**Problem**
Using the data below, return word for word every line from the one holding "right hip: (153, 98)" down to the one holding "right eye: (212, 57)". Leave pictures out.

**Task input**

[Start of Attachment]

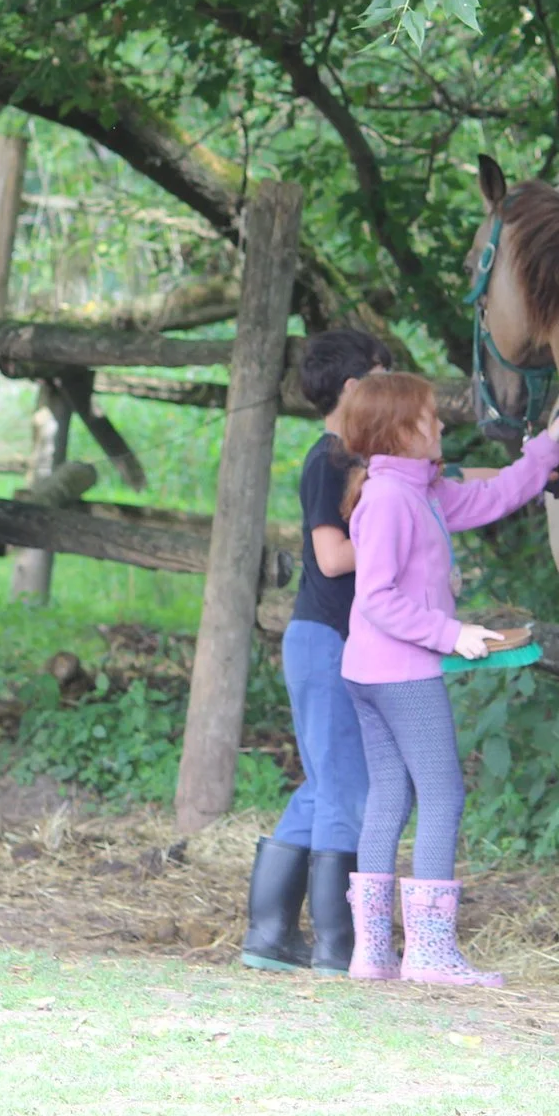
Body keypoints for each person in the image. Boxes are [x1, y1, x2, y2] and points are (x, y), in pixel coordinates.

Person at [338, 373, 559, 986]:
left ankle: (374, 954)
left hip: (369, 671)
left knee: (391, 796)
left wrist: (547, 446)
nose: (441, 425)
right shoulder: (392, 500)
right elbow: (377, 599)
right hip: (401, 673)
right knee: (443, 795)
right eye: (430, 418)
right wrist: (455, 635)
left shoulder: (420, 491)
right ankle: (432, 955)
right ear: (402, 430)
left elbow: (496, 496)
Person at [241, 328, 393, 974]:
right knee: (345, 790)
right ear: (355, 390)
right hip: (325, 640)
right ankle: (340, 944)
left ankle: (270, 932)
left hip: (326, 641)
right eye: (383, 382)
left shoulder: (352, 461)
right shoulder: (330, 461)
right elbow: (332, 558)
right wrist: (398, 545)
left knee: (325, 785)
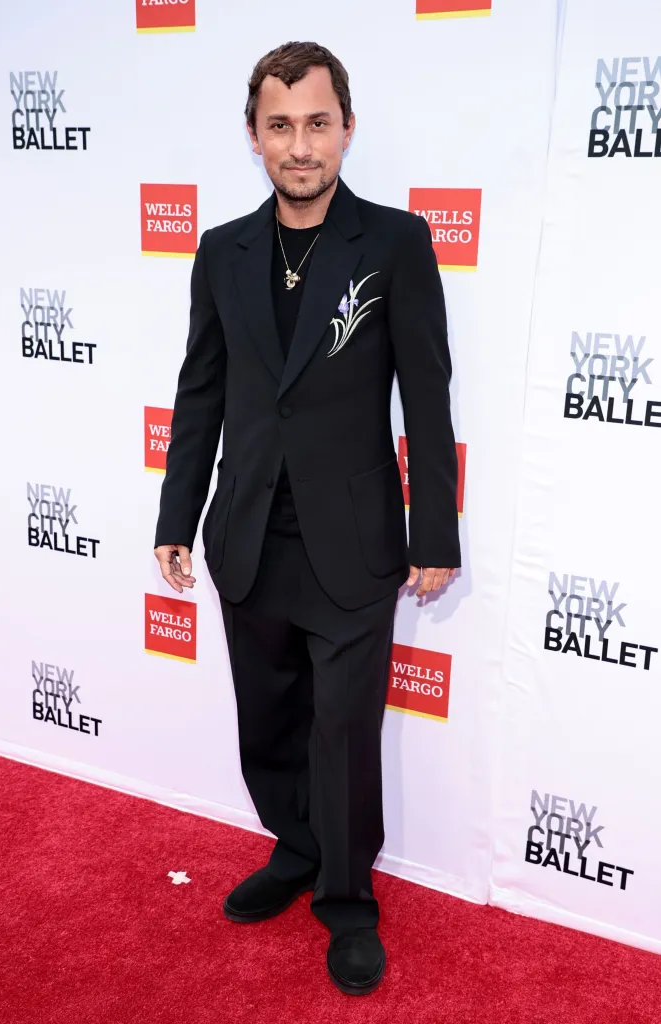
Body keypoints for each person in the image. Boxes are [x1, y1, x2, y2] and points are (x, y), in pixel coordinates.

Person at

[End of Attachment]
[Start of Attachment]

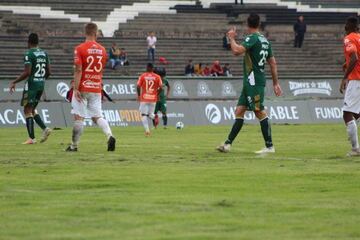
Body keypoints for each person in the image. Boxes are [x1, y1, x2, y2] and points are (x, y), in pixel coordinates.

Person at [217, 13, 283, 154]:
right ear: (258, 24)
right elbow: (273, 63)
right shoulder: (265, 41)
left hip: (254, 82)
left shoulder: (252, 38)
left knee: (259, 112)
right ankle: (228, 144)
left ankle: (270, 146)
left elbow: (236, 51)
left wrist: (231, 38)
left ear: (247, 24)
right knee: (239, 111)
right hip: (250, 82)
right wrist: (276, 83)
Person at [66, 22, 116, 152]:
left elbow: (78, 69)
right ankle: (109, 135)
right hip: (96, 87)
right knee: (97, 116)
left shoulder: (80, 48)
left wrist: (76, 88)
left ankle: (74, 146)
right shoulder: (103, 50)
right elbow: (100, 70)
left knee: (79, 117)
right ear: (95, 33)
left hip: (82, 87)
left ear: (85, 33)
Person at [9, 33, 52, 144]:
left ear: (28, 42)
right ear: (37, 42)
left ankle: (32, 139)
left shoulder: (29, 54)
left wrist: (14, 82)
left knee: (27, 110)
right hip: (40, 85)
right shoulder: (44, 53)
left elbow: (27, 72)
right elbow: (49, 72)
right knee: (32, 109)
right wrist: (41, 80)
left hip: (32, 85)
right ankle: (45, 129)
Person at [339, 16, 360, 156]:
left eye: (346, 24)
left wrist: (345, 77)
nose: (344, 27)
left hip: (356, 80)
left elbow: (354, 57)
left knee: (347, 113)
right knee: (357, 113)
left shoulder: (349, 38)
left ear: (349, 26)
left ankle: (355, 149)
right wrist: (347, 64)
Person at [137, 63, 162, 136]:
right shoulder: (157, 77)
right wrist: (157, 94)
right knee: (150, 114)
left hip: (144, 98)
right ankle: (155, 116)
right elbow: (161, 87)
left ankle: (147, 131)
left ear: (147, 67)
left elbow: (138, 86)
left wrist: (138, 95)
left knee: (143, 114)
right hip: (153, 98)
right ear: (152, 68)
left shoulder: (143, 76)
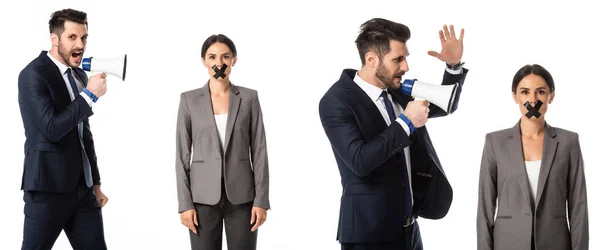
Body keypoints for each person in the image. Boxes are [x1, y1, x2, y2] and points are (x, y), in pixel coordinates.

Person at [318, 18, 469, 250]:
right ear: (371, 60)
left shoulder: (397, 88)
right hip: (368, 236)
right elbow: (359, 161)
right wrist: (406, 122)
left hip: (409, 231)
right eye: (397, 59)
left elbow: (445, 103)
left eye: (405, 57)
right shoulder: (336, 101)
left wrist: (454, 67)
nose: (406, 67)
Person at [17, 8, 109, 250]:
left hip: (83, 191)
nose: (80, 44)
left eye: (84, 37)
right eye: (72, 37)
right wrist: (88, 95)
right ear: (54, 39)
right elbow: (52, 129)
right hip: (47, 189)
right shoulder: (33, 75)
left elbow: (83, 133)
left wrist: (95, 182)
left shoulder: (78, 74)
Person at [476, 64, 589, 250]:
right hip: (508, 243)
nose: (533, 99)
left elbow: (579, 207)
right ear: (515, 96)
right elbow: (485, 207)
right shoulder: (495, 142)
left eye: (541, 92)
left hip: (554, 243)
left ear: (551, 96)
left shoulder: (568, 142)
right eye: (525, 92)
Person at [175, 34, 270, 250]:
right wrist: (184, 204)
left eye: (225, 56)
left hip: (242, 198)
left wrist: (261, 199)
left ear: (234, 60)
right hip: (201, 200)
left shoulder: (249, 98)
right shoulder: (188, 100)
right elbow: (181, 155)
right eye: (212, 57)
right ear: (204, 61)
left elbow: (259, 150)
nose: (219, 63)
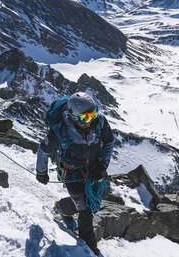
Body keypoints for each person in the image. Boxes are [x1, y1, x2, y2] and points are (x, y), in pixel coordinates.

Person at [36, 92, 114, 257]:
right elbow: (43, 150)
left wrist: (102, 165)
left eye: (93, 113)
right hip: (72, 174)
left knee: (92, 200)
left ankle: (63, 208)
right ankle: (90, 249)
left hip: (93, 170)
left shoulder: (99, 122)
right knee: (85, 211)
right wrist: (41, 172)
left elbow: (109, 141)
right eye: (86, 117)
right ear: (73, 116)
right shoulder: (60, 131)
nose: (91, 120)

[End of Attachment]

**Result of this task**
right hip: (153, 98)
right ear: (152, 68)
left shoulder: (143, 76)
Body keypoints for each person in the image. Boxes are [x1, y1, x2, y2] and points are (x, y), in pixel coordinates.

Person at [318, 18, 469, 250]:
right ear: (371, 60)
left shoulder: (397, 88)
right hip: (368, 236)
right elbow: (359, 161)
right wrist: (406, 122)
left hip: (409, 231)
right eye: (397, 59)
left elbow: (445, 103)
left eye: (405, 57)
right shoulder: (336, 101)
left wrist: (454, 67)
nose: (406, 67)
Person at [17, 8, 109, 250]:
left hip: (83, 191)
nose: (80, 44)
left eye: (84, 37)
right eye: (72, 37)
right wrist: (88, 95)
right ear: (54, 39)
right elbow: (52, 129)
right hip: (47, 189)
right shoulder: (33, 75)
left elbow: (83, 133)
left wrist: (95, 182)
left shoulder: (78, 74)
Person at [476, 64, 589, 250]:
right hip: (508, 243)
nose: (533, 99)
left elbow: (579, 207)
right ear: (515, 96)
right elbow: (485, 207)
right shoulder: (495, 142)
left eye: (541, 92)
left hip: (554, 243)
left ear: (551, 96)
left shoulder: (568, 142)
right eye: (525, 92)
Person at [175, 34, 270, 250]:
right wrist: (184, 204)
left eye: (225, 56)
left hip: (242, 198)
left wrist: (261, 199)
left ear: (234, 60)
right hip: (201, 200)
left shoulder: (249, 98)
right shoulder: (188, 100)
right elbow: (181, 155)
right eye: (212, 57)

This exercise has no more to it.